Duplicate detection is one of the things any serious reference manager should offer. Zotero users have been clamouring for it since the early days. There are basically two ways to implement it: as a preflight check, warning the user when they are about to add a potential duplicate; and as an after the fact scan, which enables users to weed duplicate items from their library.
The most recent version of Zotero takes the second route: a posthoc duplicate detection mechanism. Though definitely better than nothing, and with an elegant merging solution, the interface is still far from perfect and yields a lot of false positives, making it somewhat difficult to use. Besides, it is slow, because it tries to compare everything with everything, which amounts to a huge amount of operations even in moderately sized libraries. Although it is good to have at least something, what seems to me have been overlooked is that prevention is better than cure, and that a quick check before adding new items to the library would help users a lot.

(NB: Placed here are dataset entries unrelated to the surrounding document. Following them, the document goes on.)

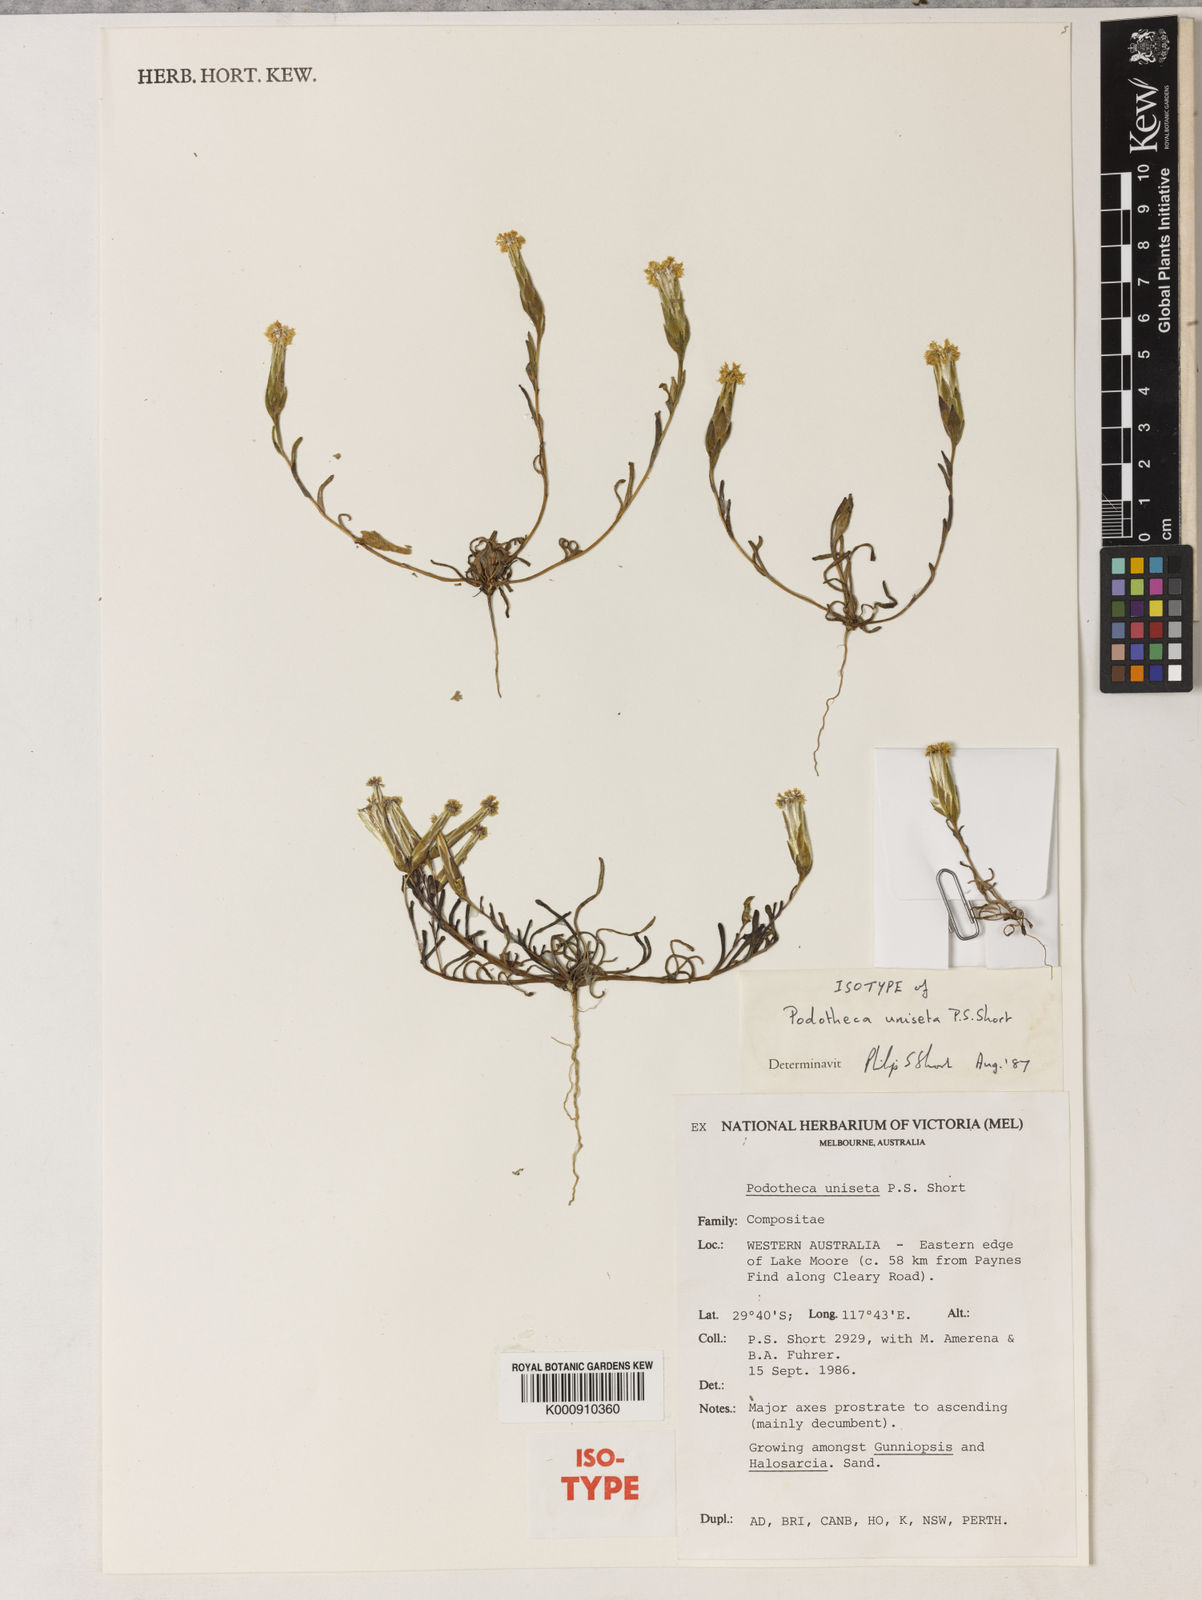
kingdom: Plantae
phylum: Tracheophyta
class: Magnoliopsida
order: Asterales
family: Asteraceae
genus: Podotheca
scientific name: Podotheca uniseta
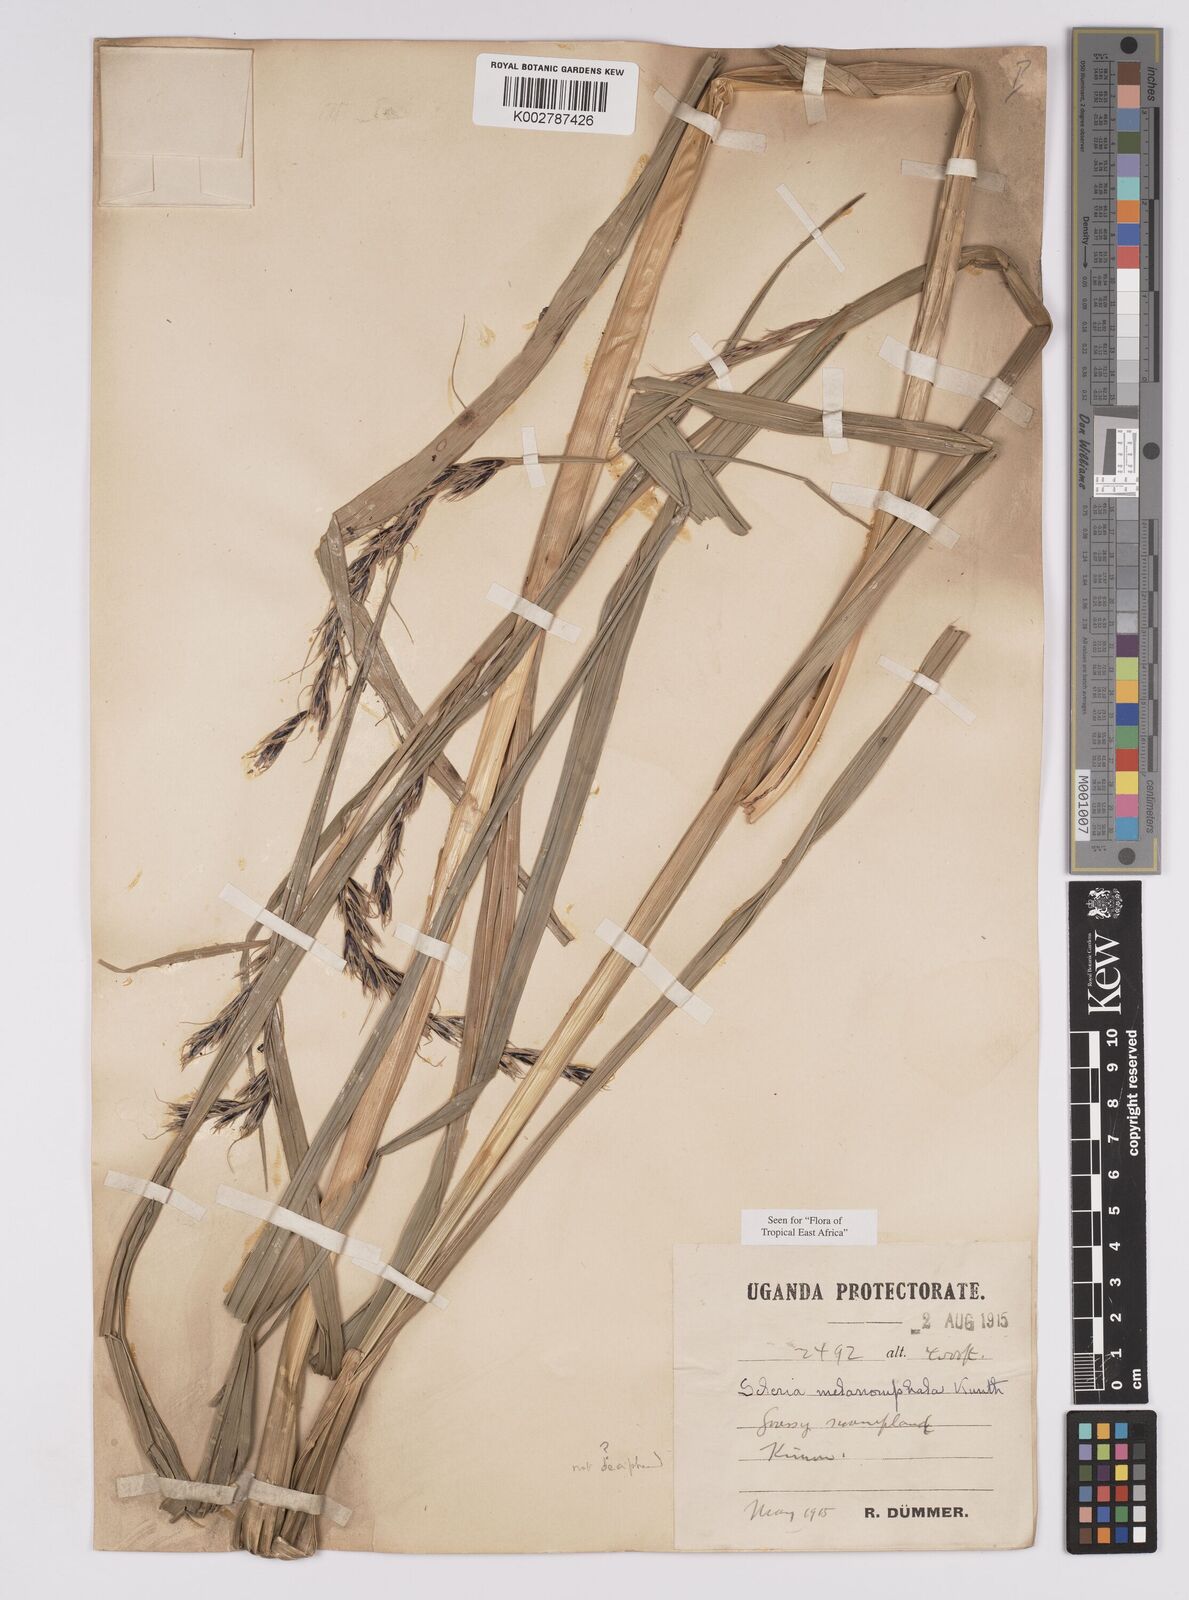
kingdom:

It appears that the Zotero developers have too much on their plate to think about such niceties, but as Avram Lyon has pointed out, this could be done as a Zotero plugin, and anyone interested in a little challenge could wade in. (I think you need to be literate in XUL and JS, and probably SQLite too. A sample Zotero plugin here. Also see this thread for some helpful comments by Zotero developer Dan Stillman on the best way to implement it.)
What kind of form should a user interface for this take? I would propose something like the following:
Do you really want to add this item? It looks like it already exists in your library.
Smith, Joe. 2010. How to avoid duplicate entries. Ms., Amsterdam.
[Button A: Cancel and go to similar item.] [Button B: Add anyway.]
The interface should be fast and reliable. I propose the following basic workflow: Upon adding a new item, check a low number of strategically chosen fields and assign a duplicate score according to some simple rules, similar to spam rating systems. If duplicate score exceeds x, bring up the interface I propose above. (The variable x and the weight of individual rules could be made customizable but there is no need in a first version — as they say, release early, release often.) My proposal of fields to use, ranked by descending weight:
- author last name
- title not case-sensitive (only first n words?)
- page numbers
DOI is hit or miss, so good; but not all items will have a DOI. Author last name + Title + Year probably should receive a combined weight that is the same or higher as DOI. Given the importance of the first four, perhaps 5 and 6 have little added value.